Tuesday 16 November 2010

2nd Bachillerato: READING COMPREHENSION TEXT

Read  the extract from A.S. Neill´s book Summerhill and answer the questions.

“Summerhill was founded in the year 1921. The school is situated within the town of Leiston, in Suffolk, and is about one hun­dred miles from London. Some children come to Sum­merhill at the age of five years, and others, as late as fifteen. The children generally remain at the school until they are sixteen years old. We generally have about twenty-five boys and twenty girls.
The children are housed by age groups with a housemother for each group. Most pupils live two or three or four to a room; only one or two older ones have rooms for themselves. The pupils do not have to stand room inspection and no one picks up after them. They are left free. No one tells them what to wear: they put on any kind of costume they want to at any time.
When my first wife and I began the school, we had one main idea: to make the school fit the child -instead of making the child fit the school. We set out to make a school in which we should allow children freedom to be themselves. In order to do this, we had to renounce all dis­cipline, all direction, all sug­gestion, all moral training, all religious instruction.
My view is that a child is in­nately wise and realistic: lf left to himself without adult sug­gestion of any kind, he will de­velop as far as he is capable of developing. Logically, Summer­hill is a place in which people who have the innate ability and wish to be scholars will be scholars; while those who are only fit to sweep the streets will sweep the streets. But we have not produced a street cleaner so far. Nor do I write this snobbishly, for I would rather see a school produce a happy street cleaner than a neurotic scholar.
What is Summerhill like? Well for one thing, lessons are optional. Children can go to them or stay away from them - ­for years if they want to. The children have classes usually according to their age, but sometimes according to their interests. We have no new methods of teaching because we do not consider that teaching in itself matters very much. Whether a school has or has not a special method for teach­ing long division is of no signi­ficance, for long division is of no importance except to those who want to learn it. And the child who wants to learn long division  will learn it no matter how it is taught.
Children who come to Summerhill as kindergarteners attend lessons from the beginning of their stay; but pupils from other schools vow that they will never attend any beastly lessons again at any time. They play and cycle and get in people's way, but they fight shy of lessons. This some­times goes on for months. The recovery time is proportionate to the hatred their last school gave them. Our record case was a girl from a convent. She loafed for three years. The average period of recovery from lessons aversion is three months.
All the same, there is a lot of learning in Summerhill. Perhaps a group of our twelve-year-olds could not compete with a class of equal age in handwriting or spelling or fractions. But ir an examination requiring origin­ality, our lot would beat the others hollow.
Summerhill is possibly the happiest school in the world. We have no truants and seldom a case of homesickness. We very rarely have fights -quarrels, of course, but seldom have I seen a stand-up fight like the ones we used to have as boys. I seldom hear a child cry, because child­ren when free have much less hate to express than children who are downtrodden. Hate breeds hate, and love breeds love. Love means approving of children, and that is essential in any school. Y ou can't be on the side of children if you punish them and storm at them. Summerhill is a school in which the child knows that he is ap­proved of.
In Summerhill, everyone has equal rights, No one is allowed to walk on my grand piano, and I am not allowed to borrow a boy's cycle without his per­mission. At a General School Meeting, the vote of a child of six counts for as much as my vote does.
 But, says the knowing one, in practice of course the voices of the grownups count. Doesn't the child of six wait to see how you vote before he raises his hand? I wish he sometimes would, for too many of my pro­posals are beaten. Free children are not easily influenced; the ab­sence of fear accounts for this phenomenon. Indeed, the ab­sence of fear is the finest thing that can happen to a child.”

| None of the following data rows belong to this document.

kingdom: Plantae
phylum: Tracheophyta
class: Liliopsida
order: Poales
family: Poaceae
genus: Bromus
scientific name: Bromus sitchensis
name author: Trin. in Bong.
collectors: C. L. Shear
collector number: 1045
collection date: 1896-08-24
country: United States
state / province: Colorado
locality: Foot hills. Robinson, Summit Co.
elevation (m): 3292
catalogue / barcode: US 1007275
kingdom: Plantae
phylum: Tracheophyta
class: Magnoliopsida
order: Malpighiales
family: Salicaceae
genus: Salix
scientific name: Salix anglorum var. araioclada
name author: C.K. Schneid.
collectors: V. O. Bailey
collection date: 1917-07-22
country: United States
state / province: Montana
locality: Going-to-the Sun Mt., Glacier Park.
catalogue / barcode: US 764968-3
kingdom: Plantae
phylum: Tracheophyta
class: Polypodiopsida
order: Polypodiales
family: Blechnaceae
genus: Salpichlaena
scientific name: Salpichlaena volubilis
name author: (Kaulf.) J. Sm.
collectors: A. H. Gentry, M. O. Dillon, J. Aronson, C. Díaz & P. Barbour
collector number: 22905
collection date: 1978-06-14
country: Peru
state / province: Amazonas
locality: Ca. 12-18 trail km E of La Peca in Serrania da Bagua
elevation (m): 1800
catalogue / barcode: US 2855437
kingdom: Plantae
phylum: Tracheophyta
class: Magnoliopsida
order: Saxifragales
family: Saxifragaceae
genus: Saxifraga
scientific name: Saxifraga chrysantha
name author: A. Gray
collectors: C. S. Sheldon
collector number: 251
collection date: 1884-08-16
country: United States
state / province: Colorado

(i)                How does Summerhill differ from the kind of school you went (go) to?
(ii)              What features of the school do you like?
(iii)            What features of the school don't you like?
(iv)            Is there any feature that makes you doubt whether a school like this can really work?
(v)              Do you think you would (benefit) have benefited from going to a similar school? If so, in what ways?